The researchers also reported that in approximately 29% of tests, the Mythos Preview “reasoning” log showed that the model realized it was being tested and chose not to disclose it. In one instance, it found the correct answer to a difficult problem by “cheating” rather than by quantitative evaluation, but ultimately chose a different, less suspicious answer. The “reasoning” log explained this by saying that an MSE value close to zero could have raised suspicions and been flagged as “cheating” during manual review.
Anthropic emphasizes that such cases were extremely rare. In the final Claude Mythos, these vulnerabilities are even rarer, according to the company, but “not completely absent.”

Anthropic also highlighted the model’s unprecedented cybersecurity capabilities. Mythos Preview successfully completed tasks on a corporate network cyber testing ground that would have taken a human expert over 10 hours to complete. According to the company, no other advanced model has ever accomplished this. Furthermore, Mythos Preview found zero-day vulnerabilities in every major operating system and browser tested.
It is because of these capabilities that the company decided not to open Claude Mythos to the general public.
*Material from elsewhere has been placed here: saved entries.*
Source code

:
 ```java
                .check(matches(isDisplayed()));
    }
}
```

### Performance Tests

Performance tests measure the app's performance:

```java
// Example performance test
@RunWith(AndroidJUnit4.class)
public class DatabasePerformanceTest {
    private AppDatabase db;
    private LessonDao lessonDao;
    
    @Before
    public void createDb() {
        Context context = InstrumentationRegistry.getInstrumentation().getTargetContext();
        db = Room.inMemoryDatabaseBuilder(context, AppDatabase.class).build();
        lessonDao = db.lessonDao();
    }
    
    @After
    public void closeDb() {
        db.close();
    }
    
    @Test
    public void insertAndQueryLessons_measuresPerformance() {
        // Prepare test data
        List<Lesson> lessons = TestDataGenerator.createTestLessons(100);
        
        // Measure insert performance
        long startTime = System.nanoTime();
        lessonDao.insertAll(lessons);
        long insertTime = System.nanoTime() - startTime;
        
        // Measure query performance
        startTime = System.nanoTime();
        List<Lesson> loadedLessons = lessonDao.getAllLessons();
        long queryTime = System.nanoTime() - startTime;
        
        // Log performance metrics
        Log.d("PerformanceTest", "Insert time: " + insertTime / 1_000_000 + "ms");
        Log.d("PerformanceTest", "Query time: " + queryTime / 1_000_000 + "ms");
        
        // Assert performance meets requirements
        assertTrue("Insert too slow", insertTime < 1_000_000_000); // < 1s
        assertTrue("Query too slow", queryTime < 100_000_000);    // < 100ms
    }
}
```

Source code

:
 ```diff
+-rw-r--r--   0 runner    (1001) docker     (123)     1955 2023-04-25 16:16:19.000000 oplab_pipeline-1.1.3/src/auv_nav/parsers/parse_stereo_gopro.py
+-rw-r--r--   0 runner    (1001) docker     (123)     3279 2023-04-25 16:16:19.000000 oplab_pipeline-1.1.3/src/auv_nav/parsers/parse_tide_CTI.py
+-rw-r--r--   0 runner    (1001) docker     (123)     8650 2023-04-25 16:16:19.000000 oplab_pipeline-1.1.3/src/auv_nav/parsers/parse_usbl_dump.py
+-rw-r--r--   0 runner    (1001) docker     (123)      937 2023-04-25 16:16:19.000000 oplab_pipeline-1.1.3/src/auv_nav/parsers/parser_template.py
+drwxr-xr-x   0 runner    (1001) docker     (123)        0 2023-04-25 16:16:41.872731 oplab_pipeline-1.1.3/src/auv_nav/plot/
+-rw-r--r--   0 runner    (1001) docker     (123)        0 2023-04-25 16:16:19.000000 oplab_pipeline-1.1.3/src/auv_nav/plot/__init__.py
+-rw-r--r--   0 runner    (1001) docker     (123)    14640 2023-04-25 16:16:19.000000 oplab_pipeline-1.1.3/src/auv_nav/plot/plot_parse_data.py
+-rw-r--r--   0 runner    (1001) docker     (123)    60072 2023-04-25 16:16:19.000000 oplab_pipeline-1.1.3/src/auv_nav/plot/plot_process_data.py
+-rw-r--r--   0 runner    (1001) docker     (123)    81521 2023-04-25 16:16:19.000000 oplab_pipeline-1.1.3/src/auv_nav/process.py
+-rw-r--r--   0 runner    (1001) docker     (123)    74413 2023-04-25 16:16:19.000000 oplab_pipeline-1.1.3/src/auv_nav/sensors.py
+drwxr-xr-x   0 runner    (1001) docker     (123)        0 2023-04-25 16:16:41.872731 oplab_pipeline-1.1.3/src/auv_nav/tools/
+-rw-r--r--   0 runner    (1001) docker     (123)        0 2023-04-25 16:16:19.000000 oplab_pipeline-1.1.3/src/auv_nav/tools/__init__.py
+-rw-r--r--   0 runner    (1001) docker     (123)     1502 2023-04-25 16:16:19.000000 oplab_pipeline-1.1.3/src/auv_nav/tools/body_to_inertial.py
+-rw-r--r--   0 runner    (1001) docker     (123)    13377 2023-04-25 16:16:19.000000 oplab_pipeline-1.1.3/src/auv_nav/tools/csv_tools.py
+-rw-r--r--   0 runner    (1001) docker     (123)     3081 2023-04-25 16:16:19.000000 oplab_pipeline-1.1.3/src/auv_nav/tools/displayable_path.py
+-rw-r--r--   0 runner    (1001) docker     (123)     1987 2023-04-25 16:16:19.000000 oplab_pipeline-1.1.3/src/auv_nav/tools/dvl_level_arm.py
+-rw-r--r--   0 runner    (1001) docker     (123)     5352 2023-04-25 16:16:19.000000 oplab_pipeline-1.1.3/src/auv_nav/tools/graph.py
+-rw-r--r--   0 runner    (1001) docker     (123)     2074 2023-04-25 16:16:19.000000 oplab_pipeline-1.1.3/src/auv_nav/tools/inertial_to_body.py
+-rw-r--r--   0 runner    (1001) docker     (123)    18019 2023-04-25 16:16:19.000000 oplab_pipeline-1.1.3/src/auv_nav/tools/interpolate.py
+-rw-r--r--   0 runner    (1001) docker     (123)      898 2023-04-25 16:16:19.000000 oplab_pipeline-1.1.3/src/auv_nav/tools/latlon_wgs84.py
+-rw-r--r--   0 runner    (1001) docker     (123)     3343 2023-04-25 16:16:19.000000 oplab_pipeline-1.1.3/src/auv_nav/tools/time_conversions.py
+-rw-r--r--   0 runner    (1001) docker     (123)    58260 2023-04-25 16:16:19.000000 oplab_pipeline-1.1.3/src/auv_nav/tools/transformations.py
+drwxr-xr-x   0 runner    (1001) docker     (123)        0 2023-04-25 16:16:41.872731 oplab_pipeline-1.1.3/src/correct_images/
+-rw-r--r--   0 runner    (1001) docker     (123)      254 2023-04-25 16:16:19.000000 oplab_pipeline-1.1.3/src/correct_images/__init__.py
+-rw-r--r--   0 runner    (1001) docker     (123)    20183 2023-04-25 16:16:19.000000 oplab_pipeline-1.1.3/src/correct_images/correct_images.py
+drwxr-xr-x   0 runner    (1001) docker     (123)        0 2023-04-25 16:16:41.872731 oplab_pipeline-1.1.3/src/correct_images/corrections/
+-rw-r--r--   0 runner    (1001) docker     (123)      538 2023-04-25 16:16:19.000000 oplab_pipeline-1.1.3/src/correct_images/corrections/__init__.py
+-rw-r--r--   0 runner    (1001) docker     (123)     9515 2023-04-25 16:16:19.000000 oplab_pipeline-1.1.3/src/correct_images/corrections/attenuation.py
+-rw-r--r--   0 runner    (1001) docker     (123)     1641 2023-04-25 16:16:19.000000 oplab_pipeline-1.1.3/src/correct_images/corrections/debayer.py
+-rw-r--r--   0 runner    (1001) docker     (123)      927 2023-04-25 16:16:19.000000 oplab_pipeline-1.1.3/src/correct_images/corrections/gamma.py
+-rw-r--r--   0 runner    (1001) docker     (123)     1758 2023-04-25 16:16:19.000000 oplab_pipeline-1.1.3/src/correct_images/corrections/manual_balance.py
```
Instead, Anthropic launched the closed Glasswing project. Under this project, partners will have limited access to the model to find and fix vulnerabilities in critical software. AWS, Apple, Google, Microsoft, Cisco, Nvidia, and other companies are named among the project’s participants. Anthropic previously published a report on potentially dangerous behavior in its previous flagship model, Claude Opus 4.6. At the time, the company admitted that the model was theoretically capable of introducing backdoors into the code, manipulating training data, and attempting to copy its own weights to external servers. Anthropic assessed the likelihood of catastrophic consequences as “very low, but not insignificant.”